Many years ago your humble scribe made friends with the owner of a health food store in the Altiplano region of Peru. The conversations were wide ranging (as they tend to be amongst friends) but his job and the body of understanding about the properties of local plants were often there or thereabouts. At one point the local beet-like plant 'maca' had started gaining press for its supposed benefits, including giving greater energy, sexual appetite and fertility to the person who ate it (often as a flour). When maca came up, my friend once replied to the effect of, "Yes, but you wait til they hear about kuchucho" and that memory was jogged this week by reports out of Peru such as this one which have one Vidal Villagómez, head of the Program of Tubers and Edible Roots at Peru's National Agrarian University (La Molina), talking up kuchucho to one and all.

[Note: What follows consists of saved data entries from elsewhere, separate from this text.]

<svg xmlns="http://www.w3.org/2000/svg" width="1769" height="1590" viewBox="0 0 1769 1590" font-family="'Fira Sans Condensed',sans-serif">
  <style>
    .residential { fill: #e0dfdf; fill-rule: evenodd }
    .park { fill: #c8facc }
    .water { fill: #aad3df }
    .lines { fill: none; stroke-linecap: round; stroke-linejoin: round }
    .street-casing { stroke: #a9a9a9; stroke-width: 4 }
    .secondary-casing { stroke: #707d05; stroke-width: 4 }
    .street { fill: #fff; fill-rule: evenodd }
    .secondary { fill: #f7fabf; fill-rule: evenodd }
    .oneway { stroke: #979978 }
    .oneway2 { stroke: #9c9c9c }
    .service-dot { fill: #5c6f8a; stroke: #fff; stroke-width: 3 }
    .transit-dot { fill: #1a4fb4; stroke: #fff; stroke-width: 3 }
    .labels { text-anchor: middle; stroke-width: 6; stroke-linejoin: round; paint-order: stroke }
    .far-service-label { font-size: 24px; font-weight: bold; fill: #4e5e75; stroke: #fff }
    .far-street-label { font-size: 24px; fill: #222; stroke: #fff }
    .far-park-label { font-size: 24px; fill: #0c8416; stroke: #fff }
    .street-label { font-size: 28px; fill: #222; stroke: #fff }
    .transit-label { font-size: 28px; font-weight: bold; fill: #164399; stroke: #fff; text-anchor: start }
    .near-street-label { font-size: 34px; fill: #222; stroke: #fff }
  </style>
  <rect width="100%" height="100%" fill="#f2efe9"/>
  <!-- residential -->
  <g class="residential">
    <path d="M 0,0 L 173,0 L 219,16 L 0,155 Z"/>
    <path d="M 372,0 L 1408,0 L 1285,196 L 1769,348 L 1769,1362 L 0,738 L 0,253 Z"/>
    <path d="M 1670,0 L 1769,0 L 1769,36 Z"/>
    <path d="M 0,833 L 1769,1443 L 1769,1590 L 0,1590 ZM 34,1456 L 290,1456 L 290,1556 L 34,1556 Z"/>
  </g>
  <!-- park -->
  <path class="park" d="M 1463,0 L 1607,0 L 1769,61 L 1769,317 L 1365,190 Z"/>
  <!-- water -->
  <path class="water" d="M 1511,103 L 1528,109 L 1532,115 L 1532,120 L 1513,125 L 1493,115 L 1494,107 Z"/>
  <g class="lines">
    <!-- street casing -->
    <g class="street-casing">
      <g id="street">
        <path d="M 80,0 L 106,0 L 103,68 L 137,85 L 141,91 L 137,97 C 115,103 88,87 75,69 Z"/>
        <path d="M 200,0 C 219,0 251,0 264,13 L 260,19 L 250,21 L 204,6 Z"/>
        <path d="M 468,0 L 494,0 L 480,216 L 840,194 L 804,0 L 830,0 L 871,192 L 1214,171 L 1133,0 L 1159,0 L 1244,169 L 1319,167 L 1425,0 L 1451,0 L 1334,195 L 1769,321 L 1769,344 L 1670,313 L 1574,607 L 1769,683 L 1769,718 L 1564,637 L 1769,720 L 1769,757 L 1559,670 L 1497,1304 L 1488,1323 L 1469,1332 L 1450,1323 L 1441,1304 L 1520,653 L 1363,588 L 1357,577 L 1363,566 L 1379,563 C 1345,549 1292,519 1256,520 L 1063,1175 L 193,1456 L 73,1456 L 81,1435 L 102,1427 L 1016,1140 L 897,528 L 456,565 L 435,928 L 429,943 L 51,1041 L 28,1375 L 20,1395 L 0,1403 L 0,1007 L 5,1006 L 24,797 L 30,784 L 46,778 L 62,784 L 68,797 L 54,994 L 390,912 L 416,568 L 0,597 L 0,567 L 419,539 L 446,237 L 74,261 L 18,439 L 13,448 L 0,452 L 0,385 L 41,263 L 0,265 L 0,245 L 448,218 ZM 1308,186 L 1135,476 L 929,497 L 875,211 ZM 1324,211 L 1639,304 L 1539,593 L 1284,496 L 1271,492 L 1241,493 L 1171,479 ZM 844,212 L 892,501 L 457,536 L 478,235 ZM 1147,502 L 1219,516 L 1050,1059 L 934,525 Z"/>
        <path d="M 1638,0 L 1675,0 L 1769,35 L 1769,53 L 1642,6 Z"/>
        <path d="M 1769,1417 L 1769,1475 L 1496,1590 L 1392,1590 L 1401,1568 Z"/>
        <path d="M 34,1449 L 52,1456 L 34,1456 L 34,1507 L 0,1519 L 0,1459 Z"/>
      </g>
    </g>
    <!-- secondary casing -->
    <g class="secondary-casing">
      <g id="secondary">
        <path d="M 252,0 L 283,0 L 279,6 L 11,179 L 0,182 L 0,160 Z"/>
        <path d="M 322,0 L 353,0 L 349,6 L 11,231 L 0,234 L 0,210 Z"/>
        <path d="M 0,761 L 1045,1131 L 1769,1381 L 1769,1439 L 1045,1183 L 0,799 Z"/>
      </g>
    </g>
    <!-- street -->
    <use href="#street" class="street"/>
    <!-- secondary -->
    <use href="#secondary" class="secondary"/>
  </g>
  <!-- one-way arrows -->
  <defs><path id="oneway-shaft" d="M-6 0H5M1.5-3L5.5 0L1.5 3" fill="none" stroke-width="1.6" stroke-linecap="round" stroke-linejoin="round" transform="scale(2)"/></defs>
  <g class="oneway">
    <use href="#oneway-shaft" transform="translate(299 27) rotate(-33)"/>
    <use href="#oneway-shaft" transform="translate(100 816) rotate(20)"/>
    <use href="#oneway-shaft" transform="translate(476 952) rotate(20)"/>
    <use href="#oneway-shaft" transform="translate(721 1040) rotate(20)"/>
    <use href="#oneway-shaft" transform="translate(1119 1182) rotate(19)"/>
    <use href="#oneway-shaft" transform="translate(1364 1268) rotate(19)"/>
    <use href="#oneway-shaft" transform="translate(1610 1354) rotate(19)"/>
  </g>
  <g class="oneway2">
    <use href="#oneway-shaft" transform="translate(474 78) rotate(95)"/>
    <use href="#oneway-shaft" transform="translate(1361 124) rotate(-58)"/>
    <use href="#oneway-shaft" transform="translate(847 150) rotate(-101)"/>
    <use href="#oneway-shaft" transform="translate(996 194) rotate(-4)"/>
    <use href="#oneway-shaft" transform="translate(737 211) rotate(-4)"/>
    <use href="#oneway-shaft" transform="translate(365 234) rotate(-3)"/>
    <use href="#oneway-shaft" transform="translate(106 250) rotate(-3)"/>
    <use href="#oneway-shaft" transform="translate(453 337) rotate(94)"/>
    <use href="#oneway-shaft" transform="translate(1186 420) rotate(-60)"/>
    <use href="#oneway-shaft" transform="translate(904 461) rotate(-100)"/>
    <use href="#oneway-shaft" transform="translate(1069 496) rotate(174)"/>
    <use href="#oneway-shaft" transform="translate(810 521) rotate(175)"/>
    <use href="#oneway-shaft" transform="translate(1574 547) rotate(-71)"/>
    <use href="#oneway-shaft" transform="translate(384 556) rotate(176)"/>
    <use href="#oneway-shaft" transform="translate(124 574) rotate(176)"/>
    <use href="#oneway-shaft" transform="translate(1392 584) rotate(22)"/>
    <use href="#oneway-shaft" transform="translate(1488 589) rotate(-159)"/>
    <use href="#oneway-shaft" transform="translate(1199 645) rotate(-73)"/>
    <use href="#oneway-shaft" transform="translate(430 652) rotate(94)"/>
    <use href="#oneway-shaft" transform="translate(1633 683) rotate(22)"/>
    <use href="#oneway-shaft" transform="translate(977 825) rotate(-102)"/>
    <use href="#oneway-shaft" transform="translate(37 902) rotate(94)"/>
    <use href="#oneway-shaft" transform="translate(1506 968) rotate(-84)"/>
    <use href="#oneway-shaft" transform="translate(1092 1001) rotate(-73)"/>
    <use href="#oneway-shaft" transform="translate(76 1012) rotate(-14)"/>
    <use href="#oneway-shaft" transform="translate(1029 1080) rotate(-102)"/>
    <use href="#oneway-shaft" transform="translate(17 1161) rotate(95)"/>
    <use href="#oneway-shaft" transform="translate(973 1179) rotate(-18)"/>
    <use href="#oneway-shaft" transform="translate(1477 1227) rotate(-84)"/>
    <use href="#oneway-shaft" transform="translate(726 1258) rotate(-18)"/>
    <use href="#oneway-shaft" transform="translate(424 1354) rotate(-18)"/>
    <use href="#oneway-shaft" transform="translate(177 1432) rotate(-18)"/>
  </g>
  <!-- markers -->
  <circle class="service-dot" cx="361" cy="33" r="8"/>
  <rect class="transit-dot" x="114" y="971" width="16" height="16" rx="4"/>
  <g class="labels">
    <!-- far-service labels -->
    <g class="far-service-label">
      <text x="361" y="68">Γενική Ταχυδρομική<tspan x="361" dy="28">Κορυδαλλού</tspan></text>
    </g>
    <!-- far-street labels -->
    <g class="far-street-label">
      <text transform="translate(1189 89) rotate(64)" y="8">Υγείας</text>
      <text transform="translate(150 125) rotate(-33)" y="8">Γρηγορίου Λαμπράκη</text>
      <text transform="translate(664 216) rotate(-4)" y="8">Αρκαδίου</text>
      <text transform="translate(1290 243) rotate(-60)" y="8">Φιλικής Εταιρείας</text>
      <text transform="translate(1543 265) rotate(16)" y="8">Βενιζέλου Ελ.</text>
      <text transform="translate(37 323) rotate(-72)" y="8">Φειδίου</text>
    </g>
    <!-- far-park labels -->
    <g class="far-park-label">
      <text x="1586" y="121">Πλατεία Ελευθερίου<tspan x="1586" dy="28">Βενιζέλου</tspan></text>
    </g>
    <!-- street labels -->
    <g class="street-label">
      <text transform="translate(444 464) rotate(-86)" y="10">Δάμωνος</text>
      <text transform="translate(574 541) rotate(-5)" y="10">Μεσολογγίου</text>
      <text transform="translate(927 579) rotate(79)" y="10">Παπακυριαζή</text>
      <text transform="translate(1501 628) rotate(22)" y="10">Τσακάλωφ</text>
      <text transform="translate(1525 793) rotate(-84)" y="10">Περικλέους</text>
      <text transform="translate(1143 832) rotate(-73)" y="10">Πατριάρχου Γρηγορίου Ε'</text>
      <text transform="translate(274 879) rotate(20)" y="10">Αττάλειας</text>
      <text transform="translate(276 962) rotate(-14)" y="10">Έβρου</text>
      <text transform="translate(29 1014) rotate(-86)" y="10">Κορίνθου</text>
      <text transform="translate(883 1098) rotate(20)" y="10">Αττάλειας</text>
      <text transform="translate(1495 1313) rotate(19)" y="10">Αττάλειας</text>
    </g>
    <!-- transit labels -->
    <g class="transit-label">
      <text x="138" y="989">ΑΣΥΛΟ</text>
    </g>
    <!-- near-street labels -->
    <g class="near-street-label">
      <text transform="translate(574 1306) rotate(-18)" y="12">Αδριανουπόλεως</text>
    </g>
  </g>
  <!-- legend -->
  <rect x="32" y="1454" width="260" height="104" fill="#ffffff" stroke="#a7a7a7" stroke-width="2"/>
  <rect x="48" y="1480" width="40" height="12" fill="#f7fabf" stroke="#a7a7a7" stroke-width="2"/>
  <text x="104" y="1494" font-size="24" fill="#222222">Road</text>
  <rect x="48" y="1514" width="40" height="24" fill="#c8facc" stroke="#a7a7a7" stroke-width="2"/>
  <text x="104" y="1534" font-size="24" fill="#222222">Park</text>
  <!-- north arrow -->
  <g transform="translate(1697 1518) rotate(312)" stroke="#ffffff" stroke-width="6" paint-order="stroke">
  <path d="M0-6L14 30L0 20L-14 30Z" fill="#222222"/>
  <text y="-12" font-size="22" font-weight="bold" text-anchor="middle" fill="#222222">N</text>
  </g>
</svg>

The plant itself is a carrot-like thing which is mainly grown around the Lake Titicaca region (top spot for its cultivation is the Peru town of Ilave, on the banks of the lake). It's been known for hundreds of years locally as the "plant of longevity" and the spiel has always been that people who eat it "stay young and live to 100". It's also known as a libido kickstarter that's more powerful than maca. After his faculties' official-type studies Villagómez said this week that the local Altiplano residents may indeed be onto something, because results show that kuchucho contains a whole bunch of good things including high-quality starches, double the amount of calcium than milk and very high phosphorous content. To which news the locals around the lake will almost certainly shake their heads and wonder why the world needed a scientist to tell them what they knew already.